The project consists of a notebook and assets.

There’re two types of assets — images and pictures. Images are test samples (actually, frames from a video stream) stored in JPEG format with dimensions 960x540 pixels. Video files are in two forms:

  1. Two MPEG-4 with dimensions 960x540 pixels
  2. One MPEG-4 with dimensions 1280x720 pixels

The idea is to implement a pipeline. It will be done in two stages:

  • Recognize lanes on images
  • Recognize lanes on videos

A video stream is just a set of frames. The solution for images will be scaled to be used with videos.

I’ll use Python and OpenCV to implement the pipeline.
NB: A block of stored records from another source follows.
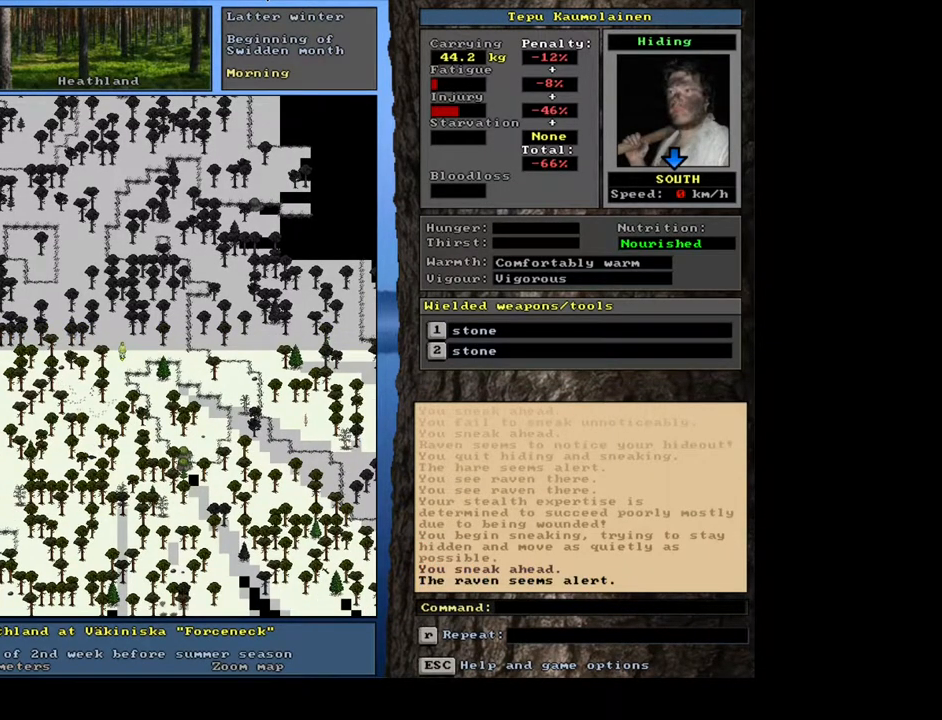
{"keys": ["ctrl_l"], "mouse": [], "events": []}
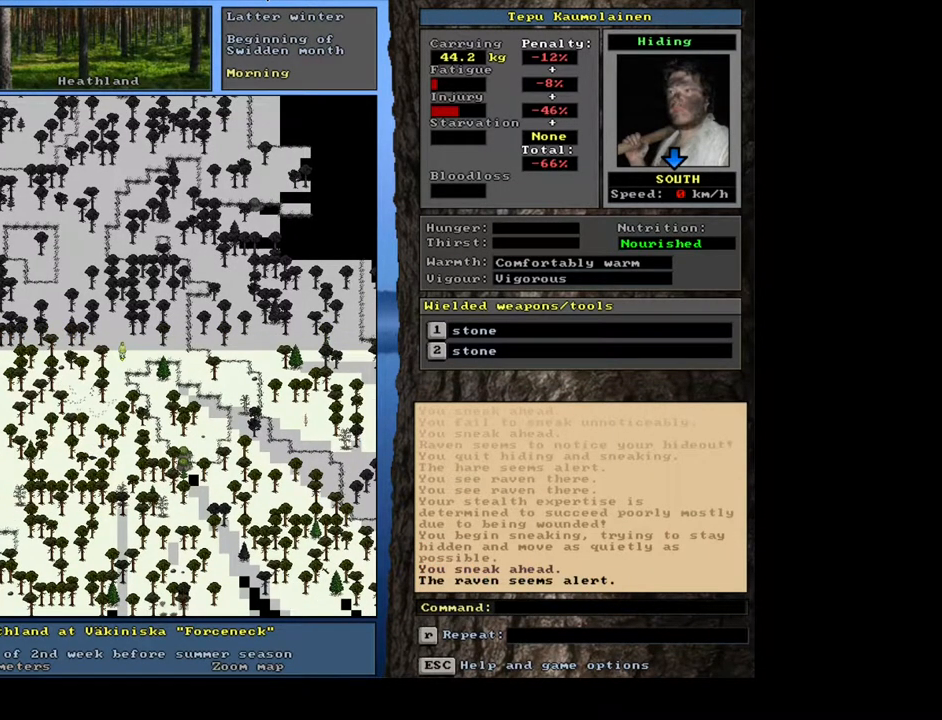
{"keys": ["ctrl_l"], "mouse": [], "events": []}
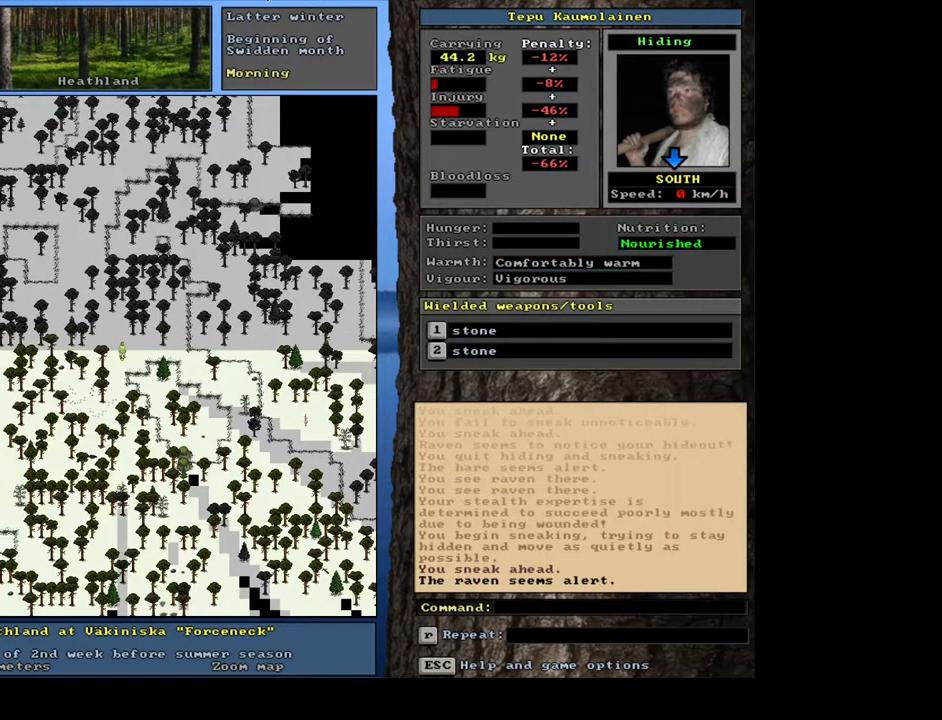
{"keys": ["ctrl_l"], "mouse": [], "events": []}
In the code snippets below, I avoid boilerplate code and focus on the most interesting parts. Also, for the post, I prefer to use more readable code; the implementation might differ.

The code is available on GitHub.

Pipeline

The pipeline consists of the next steps:

  • Apply Grayscale Transform
  • Apply Gaussian Blur
  • Detect Canny Edges
  • Filter the uninteresting region out
  • Apply Hough Transform to detect line segments
  • Extrapolate lane lines from line segments
  • Stabilize lane lines
  • Adds overlayed lane lines to the original image

Each step is explained below.

Lanes recognition on images

Consider the next original image:

Test image solidWhiteCurve.jpg

Apply Grayscale Transform

The point is to recognize white and yellow lines. These colors will have high contrast with the road if the image is in grayscale.

We need to load the image and convert it into grayscale:

import matplotlib.image as mpimg
import cv2
import numpy as np
img = mpimg.imread('./test_images/solidWhiteCurve.jpg')
gray = cv2.cvtColor(img, cv2.COLOR_RGB2GRAY)
Grayscale of the original image

Apply Gaussian Blur

The grayscale image has a lot of potential noizes. It’s possible to reduce them with the technic Gaussian Blur. The blur must not be too aggressive: the blur kernel size of 5 is enough for the project.

kernel_size = 5
blur = cv2.GaussianBlur(gray, (kernel_size, kernel_size), 0)
After Gaussian blur applied

Detect Canny Edges

At this step, we recognize lines on the image with the Canny Edge detector. The detector helps to get a set of edges. Edges are just borders between contrasting areas.

The Canny detector uses two parameters: the low threshold and the high threshold. All edges with contrast below the low threshold filtered out. All edges above the high threshold are recognized as edges immediately. The rest edges between the high and low thresholds will be detected depending on their connectivity. The recommended ratio for low/high thresholds is 2:1 or 3:1.

low_threshold, high_threshold = 50, 150
edges = cv2.Canny(gray, low_threshold, high_threshold)
All detected edges

Consider only the interesting region

The outcome of the previous stage contains too many edges. Many of them are not interesting in the project. It’s possible to avoid all such edges if we consider only a specific region in front of the car:

region = [(0,539), (450, 325), (490, 325), (959,539)]
region = np.array([self.region], dtype=np.int32)
# the method region_of_interest is available on GitHub
masked = region_of_interest(edges, region, dtype=np.int32))
Now we have less data for the analyze

Hough Transform

Hough Transform helps us to extract shapes from the image. The trickiest part of the step is finding the correct parameters. Since such parameters are discovered, this operation provides us line segments which construct almost straight lines:

rho = 1
theta = np.pi/180
threshold = 15
min_line_length = 20
max_line_gap = 10
lines = cv2.HoughLinesP(masked, rho, theta, threshold, np.array([]), minLineLength=min_line_length, maxLineGap=max_line_gap)
Highlighted detected edges

Extrapolation

The code for this and next stages is a bit big for the post. Please, check it in the repository.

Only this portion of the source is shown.